* [Exercise prompt]
Pull out the lines of text from every entry and reproduce them word for word, omitting the pictures from your answer.

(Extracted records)

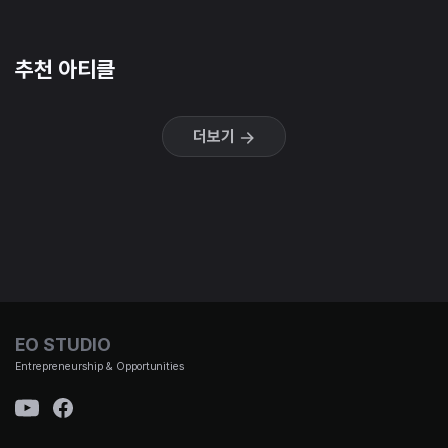
추천 아티클
더보기
EO STUDIO
Entrepreneurship & Opportunities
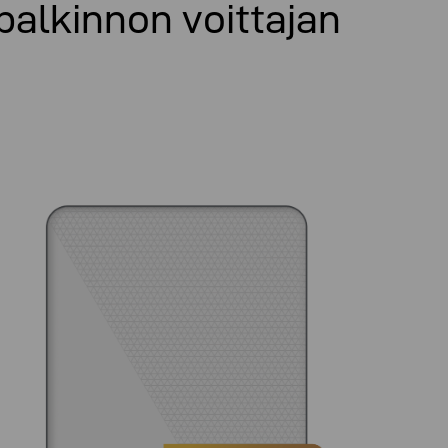
palkinnon voittajan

* [Result of the task]
추천 아티클
더보기
EO STUDIO
Entrepreneurship & Opportunities
palkinnon voittajan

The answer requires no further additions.